Data supplied –

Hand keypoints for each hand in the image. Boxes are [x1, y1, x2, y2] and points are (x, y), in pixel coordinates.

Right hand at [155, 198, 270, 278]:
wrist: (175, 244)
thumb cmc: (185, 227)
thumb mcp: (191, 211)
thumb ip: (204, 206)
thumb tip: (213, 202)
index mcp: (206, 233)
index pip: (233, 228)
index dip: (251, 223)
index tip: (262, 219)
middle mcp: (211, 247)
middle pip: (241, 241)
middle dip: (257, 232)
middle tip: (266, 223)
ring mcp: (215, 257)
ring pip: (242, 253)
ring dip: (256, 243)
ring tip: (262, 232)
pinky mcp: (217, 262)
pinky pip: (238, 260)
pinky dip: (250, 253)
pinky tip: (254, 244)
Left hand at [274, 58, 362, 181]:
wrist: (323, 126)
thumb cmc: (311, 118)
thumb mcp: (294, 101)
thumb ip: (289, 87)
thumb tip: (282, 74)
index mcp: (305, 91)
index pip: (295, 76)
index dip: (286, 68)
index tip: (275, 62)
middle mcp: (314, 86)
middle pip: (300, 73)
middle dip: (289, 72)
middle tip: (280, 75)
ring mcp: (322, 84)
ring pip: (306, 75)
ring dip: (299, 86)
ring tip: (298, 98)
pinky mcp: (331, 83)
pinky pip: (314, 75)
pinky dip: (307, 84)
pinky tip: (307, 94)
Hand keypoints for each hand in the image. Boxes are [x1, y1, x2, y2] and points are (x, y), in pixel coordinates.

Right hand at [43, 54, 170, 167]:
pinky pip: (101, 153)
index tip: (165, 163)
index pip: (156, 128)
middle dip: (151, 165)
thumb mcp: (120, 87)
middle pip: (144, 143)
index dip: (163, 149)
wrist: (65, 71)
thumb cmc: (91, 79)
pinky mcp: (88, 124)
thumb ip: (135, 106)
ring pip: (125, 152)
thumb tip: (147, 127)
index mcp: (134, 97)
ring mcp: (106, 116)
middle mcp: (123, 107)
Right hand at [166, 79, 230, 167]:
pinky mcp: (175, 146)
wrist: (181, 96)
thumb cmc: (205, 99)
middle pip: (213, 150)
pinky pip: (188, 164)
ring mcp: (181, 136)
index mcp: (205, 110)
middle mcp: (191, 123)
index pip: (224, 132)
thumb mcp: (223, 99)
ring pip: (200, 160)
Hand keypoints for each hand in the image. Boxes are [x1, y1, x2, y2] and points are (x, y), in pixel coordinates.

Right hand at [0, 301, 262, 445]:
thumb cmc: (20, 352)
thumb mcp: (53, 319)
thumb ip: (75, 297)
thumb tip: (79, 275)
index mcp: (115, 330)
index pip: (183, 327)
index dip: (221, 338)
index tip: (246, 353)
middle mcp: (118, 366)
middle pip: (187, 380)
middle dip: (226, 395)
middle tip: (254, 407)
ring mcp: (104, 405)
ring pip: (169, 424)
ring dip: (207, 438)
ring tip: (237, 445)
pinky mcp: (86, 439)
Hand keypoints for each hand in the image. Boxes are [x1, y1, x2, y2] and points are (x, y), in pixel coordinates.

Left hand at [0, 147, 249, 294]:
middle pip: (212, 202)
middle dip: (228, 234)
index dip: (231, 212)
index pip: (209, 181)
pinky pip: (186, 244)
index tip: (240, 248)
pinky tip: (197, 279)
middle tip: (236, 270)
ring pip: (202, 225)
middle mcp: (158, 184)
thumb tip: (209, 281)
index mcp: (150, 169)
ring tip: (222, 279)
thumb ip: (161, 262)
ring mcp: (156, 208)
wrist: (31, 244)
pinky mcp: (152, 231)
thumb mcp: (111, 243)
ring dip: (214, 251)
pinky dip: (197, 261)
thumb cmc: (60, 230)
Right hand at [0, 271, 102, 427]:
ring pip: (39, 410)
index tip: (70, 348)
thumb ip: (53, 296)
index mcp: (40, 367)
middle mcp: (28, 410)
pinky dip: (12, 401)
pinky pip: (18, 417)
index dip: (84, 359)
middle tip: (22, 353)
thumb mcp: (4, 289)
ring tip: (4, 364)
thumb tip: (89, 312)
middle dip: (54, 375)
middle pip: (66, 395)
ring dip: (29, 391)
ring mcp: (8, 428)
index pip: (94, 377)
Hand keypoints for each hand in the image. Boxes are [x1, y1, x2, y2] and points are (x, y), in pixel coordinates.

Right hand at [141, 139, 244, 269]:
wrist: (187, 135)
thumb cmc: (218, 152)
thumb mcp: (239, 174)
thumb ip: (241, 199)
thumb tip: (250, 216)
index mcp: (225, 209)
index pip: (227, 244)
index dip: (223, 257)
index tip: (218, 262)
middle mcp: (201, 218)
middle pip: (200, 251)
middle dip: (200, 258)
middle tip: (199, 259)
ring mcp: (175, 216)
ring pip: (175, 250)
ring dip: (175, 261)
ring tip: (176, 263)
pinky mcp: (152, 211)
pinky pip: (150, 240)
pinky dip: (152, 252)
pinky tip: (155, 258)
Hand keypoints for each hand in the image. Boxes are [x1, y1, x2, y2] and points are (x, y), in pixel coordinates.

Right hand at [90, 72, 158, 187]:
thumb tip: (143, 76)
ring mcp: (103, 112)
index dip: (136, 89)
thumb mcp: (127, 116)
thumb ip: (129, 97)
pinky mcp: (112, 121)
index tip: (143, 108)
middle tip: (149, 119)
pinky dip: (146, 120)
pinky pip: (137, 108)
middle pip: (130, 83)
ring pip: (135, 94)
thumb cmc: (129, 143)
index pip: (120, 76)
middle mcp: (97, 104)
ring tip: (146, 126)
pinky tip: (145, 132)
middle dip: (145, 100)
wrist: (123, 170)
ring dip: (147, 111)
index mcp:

What you have to do – Each entry needs to be written out again, exactly as given.

Answer to the problem –
Hand keypoints for each hand in the image. Boxes are [x1, y1, x2, y2] and points are (x, y), in pixel coordinates.

Right hand at [155, 198, 270, 278]:
wrist: (175, 244)
thumb cmc: (185, 227)
thumb mcp: (191, 211)
thumb ip: (204, 206)
thumb tip: (213, 202)
index mcp: (206, 233)
index pip: (233, 228)
index dip: (251, 223)
index tip: (262, 219)
middle mcp: (211, 247)
middle pip: (241, 241)
middle dip: (257, 232)
middle tip: (266, 223)
ring mcp: (215, 257)
ring pip: (242, 253)
ring dip: (256, 243)
ring tip: (262, 232)
pinky mcp: (217, 262)
pinky pip: (238, 260)
pinky dip: (250, 253)
pinky tip: (254, 244)
Left hand at [274, 58, 362, 181]:
wrist: (323, 126)
thumb cmc: (311, 118)
thumb mcp: (294, 101)
thumb ip: (289, 87)
thumb tip: (282, 74)
index mcp: (305, 91)
index pip: (295, 76)
index dip: (286, 68)
index tip: (275, 62)
middle mcp: (314, 86)
middle pip: (300, 73)
middle dip: (289, 72)
middle tip: (280, 75)
ring mcp: (322, 84)
ring pip: (306, 75)
ring dip: (299, 86)
ring tip: (298, 98)
pinky mcp: (331, 83)
pinky pip: (314, 75)
pinky dip: (307, 84)
pinky tip: (307, 94)
Hand keypoints for each hand in the image. Boxes are [x1, y1, x2, y2] and points are (x, y), in pixel coordinates.

Right hand at [43, 54, 170, 167]:
pinky pip: (101, 153)
index tip: (165, 163)
index pip: (156, 128)
middle dip: (151, 165)
thumb mcp: (120, 87)
middle pip: (144, 143)
index dip: (163, 149)
wrist: (65, 71)
thumb cmc: (91, 79)
pinky mcp: (88, 124)
thumb ip: (135, 106)
ring pip: (125, 152)
thumb tip: (147, 127)
index mcp: (134, 97)
ring mcp: (106, 116)
middle mcp: (123, 107)
Right hand at [166, 79, 230, 167]:
pinky mcp: (175, 146)
wrist: (181, 96)
thumb cmc: (205, 99)
middle pip: (213, 150)
pinky pip: (188, 164)
ring mcp: (181, 136)
index mcp: (205, 110)
middle mcp: (191, 123)
index pip: (224, 132)
thumb mcp: (223, 99)
ring pip: (200, 160)
Hand keypoints for each hand in the image. Boxes are [x1, y1, x2, y2] and points are (x, y), in pixel coordinates.

Right hand at [0, 301, 262, 445]:
thumb cmc: (20, 352)
thumb mcp: (53, 319)
thumb ip: (75, 297)
thumb tip: (79, 275)
index mcp: (115, 330)
index pip: (183, 327)
index dip: (221, 338)
index tip: (246, 353)
middle mcp: (118, 366)
middle pip: (187, 380)
middle dip: (226, 395)
middle tip: (254, 407)
ring mcp: (104, 405)
ring pip: (169, 424)
ring dip: (207, 438)
ring tip: (237, 445)
pinky mcp: (86, 439)
Hand keypoints for each hand in the image. Boxes are [x1, y1, x2, y2] and points are (x, y), in pixel coordinates.

Left hand at [0, 147, 249, 294]:
middle pip: (212, 202)
middle dip: (228, 234)
index dip: (231, 212)
index pip: (209, 181)
pinky pip: (186, 244)
index tip: (240, 248)
pinky tip: (197, 279)
middle tip: (236, 270)
ring pip: (202, 225)
middle mcp: (158, 184)
thumb tip: (209, 281)
index mcp: (150, 169)
ring tip: (222, 279)
thumb ip: (161, 262)
ring mcp: (156, 208)
wrist: (31, 244)
pinky mcp: (152, 231)
thumb mcp: (111, 243)
ring dip: (214, 251)
pinky dip: (197, 261)
thumb cmc: (60, 230)
Right hand at [0, 271, 102, 427]:
ring pip: (39, 410)
index tip: (70, 348)
thumb ip: (53, 296)
index mcp: (40, 367)
middle mcp: (28, 410)
pinky dip: (12, 401)
pinky pip: (18, 417)
index dip: (84, 359)
middle tip: (22, 353)
thumb mcp: (4, 289)
ring tip: (4, 364)
thumb tip: (89, 312)
middle dip: (54, 375)
middle pip: (66, 395)
ring dip: (29, 391)
ring mcp: (8, 428)
index pip: (94, 377)
Hand keypoints for each hand in the image. Boxes are [x1, y1, x2, y2] and points are (x, y), in pixel coordinates.

Right hand at [141, 139, 244, 269]:
wrist: (187, 135)
thumb cmc: (218, 152)
thumb mcp: (239, 174)
thumb ip: (241, 199)
thumb tip: (250, 216)
index mcp: (225, 209)
index pip: (227, 244)
index dip: (223, 257)
index tip: (218, 262)
middle mcp: (201, 218)
middle pip: (200, 251)
middle dip: (200, 258)
middle tip: (199, 259)
ring mcp: (175, 216)
ring pip: (175, 250)
ring dip: (175, 261)
ring tip: (176, 263)
pinky mcp: (152, 211)
pinky pip: (150, 240)
pinky dip: (152, 252)
pinky tip: (155, 258)
Hand keypoints for each hand in the image. Boxes are [x1, y1, x2, y2] and points are (x, y), in pixel coordinates.

Right hand at [90, 72, 158, 187]:
thumb tip: (143, 76)
ring mcp: (103, 112)
index dip: (136, 89)
thumb mcp: (127, 116)
thumb ip: (129, 97)
pinky mcp: (112, 121)
index tip: (143, 108)
middle tip: (149, 119)
pinky dip: (146, 120)
pinky pip: (137, 108)
middle pip: (130, 83)
ring pip: (135, 94)
thumb cmc: (129, 143)
index pip: (120, 76)
middle mcp: (97, 104)
ring tip: (146, 126)
pinky tip: (145, 132)
middle dip: (145, 100)
wrist: (123, 170)
ring dip: (147, 111)
index mcp:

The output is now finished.